Pertama, bahwa kinerja ekonomi mempengaruhi pembanguan manusia, khususnya melalui aktivitas rumahtangga dan pemeritah, aktivitas rumahtangga yang memiliki kontribusi langsung terhadap pembangunan manusia antara lain kecenderungan rumahtangga untuk membelanjakan pendapatan bersih untuk memenuhi kebutuhan (pola konsumsi), tingkat dan distribusi pendapatan antar rumahtangga, dan makin tinggi tingkat pendidikan terutama pendidikan perempuan akan semakin positif bagi pembangunan manusia berkaitan dengan andil yang tidak kecil dalam mengatur pengeluaran rumah tangga.

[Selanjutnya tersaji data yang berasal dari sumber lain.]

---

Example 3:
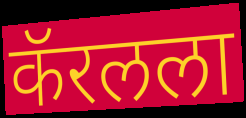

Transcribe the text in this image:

कॅरलला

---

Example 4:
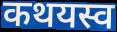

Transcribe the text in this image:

कथयस्व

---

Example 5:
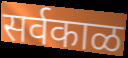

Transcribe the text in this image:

सर्वकाळ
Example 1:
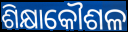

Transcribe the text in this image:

ଶିକ୍ଷାକୌଶଳ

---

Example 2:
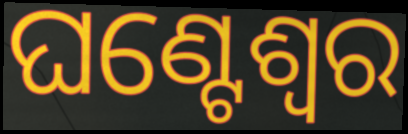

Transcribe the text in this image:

ଘଣ୍ଟେଶ୍ୱର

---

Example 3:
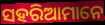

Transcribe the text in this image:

ସହରିଆମାନେ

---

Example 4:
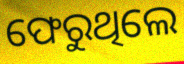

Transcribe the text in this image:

ଫେରୁଥିଲେ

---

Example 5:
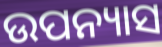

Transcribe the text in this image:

ଉପନ୍ୟାସ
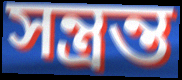
সন্ত্রন্ত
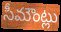
సీమౌంట్లు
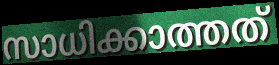
സാധിക്കാത്തത്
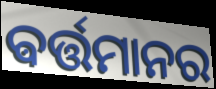
ଵର୍ତ୍ତମାନର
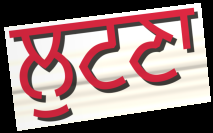
ਲੁਟਣਾ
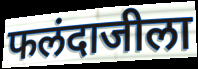
फलंदाजीला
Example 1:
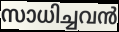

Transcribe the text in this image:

സാധിച്ചവൻ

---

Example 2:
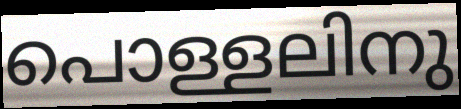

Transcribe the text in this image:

പൊള്ളലിനു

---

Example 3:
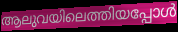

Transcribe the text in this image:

ആലുവയിലെത്തിയപ്പോൾ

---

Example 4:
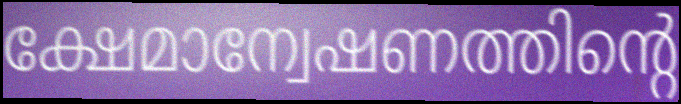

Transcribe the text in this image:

ക്ഷേമാന്വേഷണത്തിന്റെ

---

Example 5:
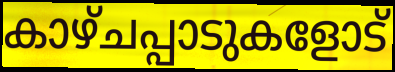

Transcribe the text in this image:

കാഴ്ചപ്പാടുകളോട്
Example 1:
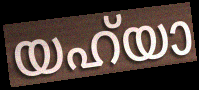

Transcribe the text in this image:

യഹ്‌യാ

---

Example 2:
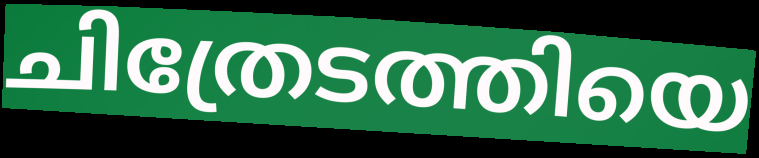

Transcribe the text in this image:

ചിത്രേടത്തിയെ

Kedua, pembangunan manusia yang tinggi akan mempengaruhi perekonomian melalui produktifitas dan kreatifitas masyarakat. Pendidikan dan kesehatan penduduk sangat menentukan kemampuan untuk mengelola dan menyerap sumber-sumber pertumbuhan ekonomi.

Dari kedua pendapat tersebut dapat dikatakan bahwa antara pembangunan manusia dan pertumbuhan ekonomi berhubungan secara simultan, dengan kata lain tercapainya pertumbuhan ekonomi yang tinggi yang disertai pemerataan distribusi pendapatan, maka tingkat daya beli, kesehatan dan pendidikan akan lebih baik. Dan pada giliranya akan memperbaiki tingkat produktifitas tenaga kerja yang akan mendorong pertumbuhan ekonomi.

Karakteristik suatu wilayah dapat pula dilihat dari aspek pendidikan, dimana tingkat pendidikan dapat mempengaruhi tingkat kesejahteraan masyarakat. Semakin tinggi tingkat pendidikan yang ditamatkan oleh seorang pekerja, maka pekerja tersebut akan memiliki produktivitas yang relatif lebih baik dan mendapatkan pendapatan yang lebih tinggi.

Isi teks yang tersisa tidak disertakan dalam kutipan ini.